Child protection

Child Protection

 

Effective child protection through UNICEF supported `village watchdog committees'

© UNICEF / India/Bagla/2005
The smile on Sukanya’s face is back as she makes her way to school.

by Pallava Bagla

The smile on Sukanya’s face is back as she makes her way to school. She is grateful and thankful to the vigilant villagers who ensured that she did not drop out of school for good in her tsunami devastated village.

Kudukuppam village, Cuddalore district, Tamil Nadu. July 2005 - Thirteen-year old Sukanya, who lost her parents well before the tsunami struck, was being looked after by her grandmother. On that fateful December 26, 2004 morning when the tsunami struck the east coast of India, it took away in its wake the only protective hand over Sukanya. Her grandmother was killed by the tsunami along with 126 others that died in this coastal village that had a population of about 2000. Sukanya was forced to drop out of school, but was still looked after by her relatives in the village. A vigilant group of villagers heard about her plight and then brought her back into the folds of institutionalized education. She is now a student of grade VI at the Parangipetai High School.
Realizing the importance of filling this vital gap, the United Nations Children’s Fund (UNICEF) decided to suitably strengthen these village level watchdog committees. In May this year over 200 community members from fifty-four affected villages underwent a day long training program in child protection at Cudallore.

Child protection is a well entrenched concept in the state of Tamil Nadu. Almost three years ago the Department of Social Defence of the state had set up `village level watch dog committees.’ Over 12,000 such committees were set up all over the state except in the urban areas of Chennai. Like any other initiative that begins with good intentions, many of these were unable to meet the challenges that they were confronted with in the post tsunami period when the entire social fabric was under severe strain. “These committees were in dire need of support and training to make them effective tools in the first line of defence in child protection” says Mrs. Glory Gunaseeli, Superintendent of Government Observation Home for Children in Cudallore.

Realizing the importance of filling this vital gap, the United Nations Children’s Fund (UNICEF) decided to suitably strengthen these village level watchdog committees. In May this year over 200 community members from fifty-four affected villages underwent a day long training program in child protection at Cudallore. Specialists from UNICEF lucidly explained to the community members on the need to be extra careful and responsible in the post-disaster scenario when child abuse might be on the upswing.

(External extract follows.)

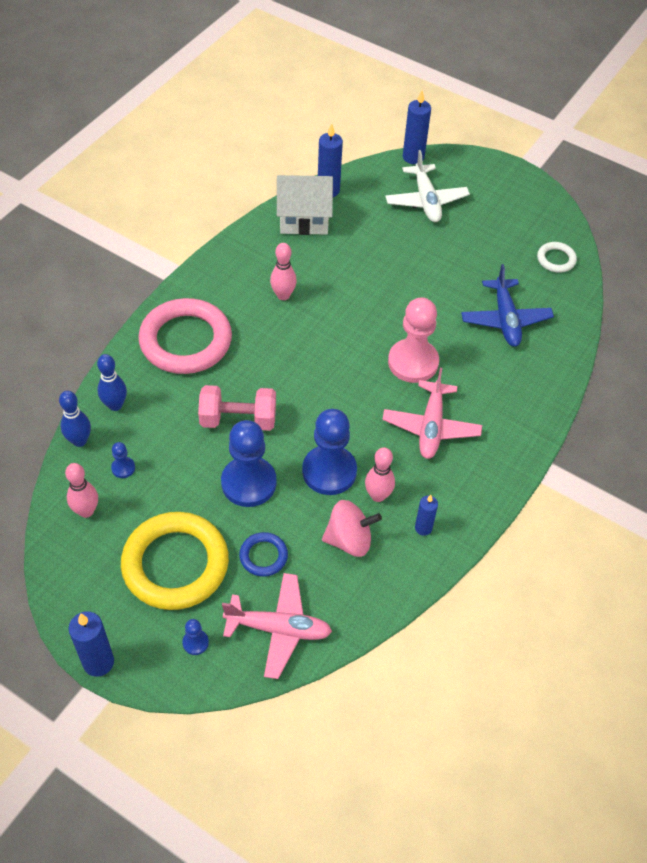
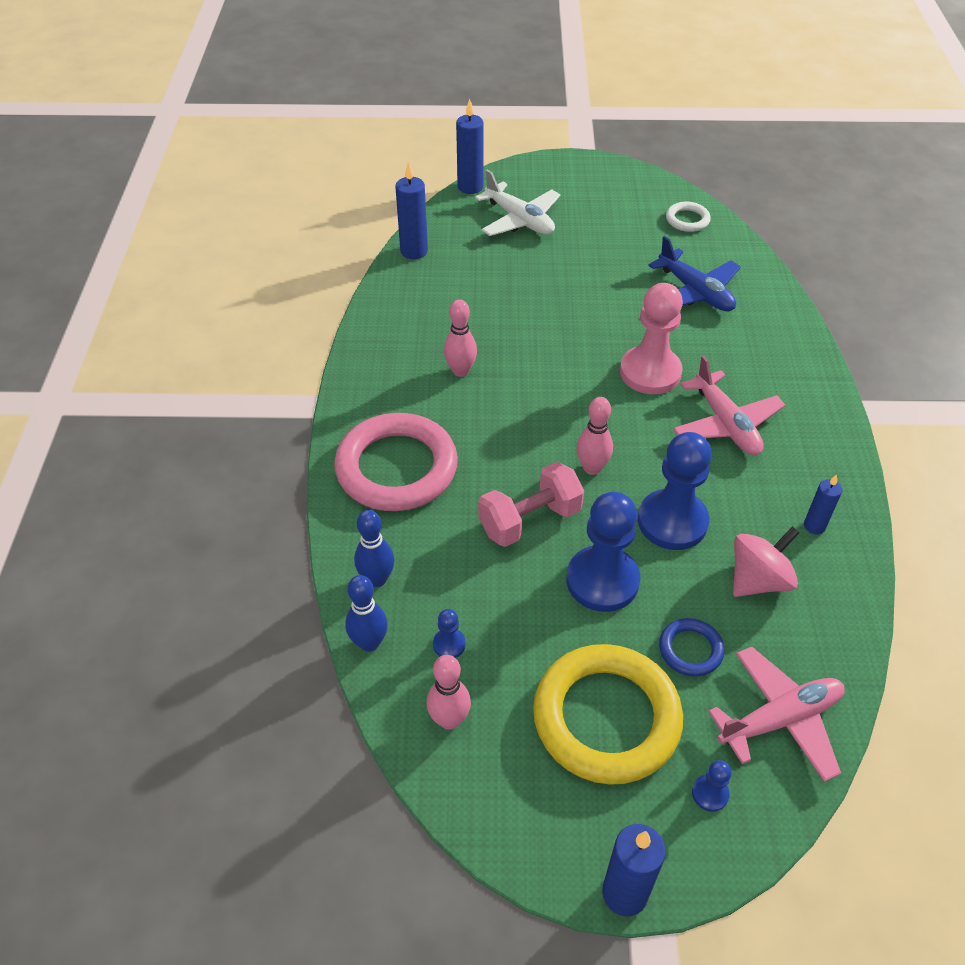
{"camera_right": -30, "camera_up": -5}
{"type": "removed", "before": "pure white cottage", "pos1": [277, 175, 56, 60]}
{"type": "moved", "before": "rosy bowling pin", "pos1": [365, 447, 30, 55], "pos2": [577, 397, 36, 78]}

According to Mr. Saji Thomas, Project Officer (Child Protection), UNICEF,
Chennai, this initiative was undertaken in the tsunami affected regions, as there were `genuine concerns that children and women are more vulnerable to trafficking and other forms of abuse’. At the workshop the participants were initiated on how to look for early signals of child abuse while rules, procedures and enabling laws were explained to them in their local language so that child abuse of any sort could be curbed and trafficking prevented.

© UNICEF/India/Bagla/2005
Child protection is a well entrenched concept in the state of Tamil Nadu. Almost three years ago the Department of Social Defence of the state had set up `village level watch dog committees.’ Over 12,000 such committees were set up all over the state.

Usually there are eight members in each such committee representing citizens from all walks of life. In the first phase, UNICEF will cover about 162 villages in three districts of Nagapattinam, Kanyakumari and Cudallore.

Back at Sukanya’s scenic coastal village of Kudukuppam the members of the village level watch dog committee now meet regularly under the giant tamarind tree in the school compound, discussing ways to curb this social evil. Sitting on straw mats with sand below and the open sky above is an assorted group of village elders that includes Mr. Nala Thambi, the village administrative officer and the convener of this body; Mr. V. Chandran, the panchayat president; Mr. R. Murugan, the village school teacher; Mrs. V.
Mahalaxmi, the Aaganwadi worker; and Mrs. Vasugi, leader of the women’s self help group. Assisting them in their deliberations were volunteers from the
Nehru Yuvak Kendra and officers of the enforcement machinery of the state.
On that hot sultry July evening the committee noted with happiness that they did not fail in their duty and were at least able to bring Sukanya back to school.
According to Mr. Saji Thomas, Project Officer (Child Protection), UNICEF,
Chennai, this initiative was undertaken in the tsunami affected regions, as there were `genuine concerns that children and women are more vulnerable to trafficking and other forms of abuse’
As with most village gatherings, very soon the main subject got lost while other topics started to be hotly debated, among them the need to have better educational and play kits in the school and the need to have proper roads were strongly highlighted by Mr. Chandran who also added with pride that all the children of the village were enrolled in schools. Mrs. Vasugi, leader of the women’s self help group reinforced this fact by saying that any child of school going age seen loitering in the village is taken note of and the parents are promptly counselled so that no child drops out of school.

There can be no better proof that these vigilant bodies are playing an important role in ensuring that the social fabric of the tsunami affected villages remains intact than the joyful face of Sukanya as she makes her way to the school.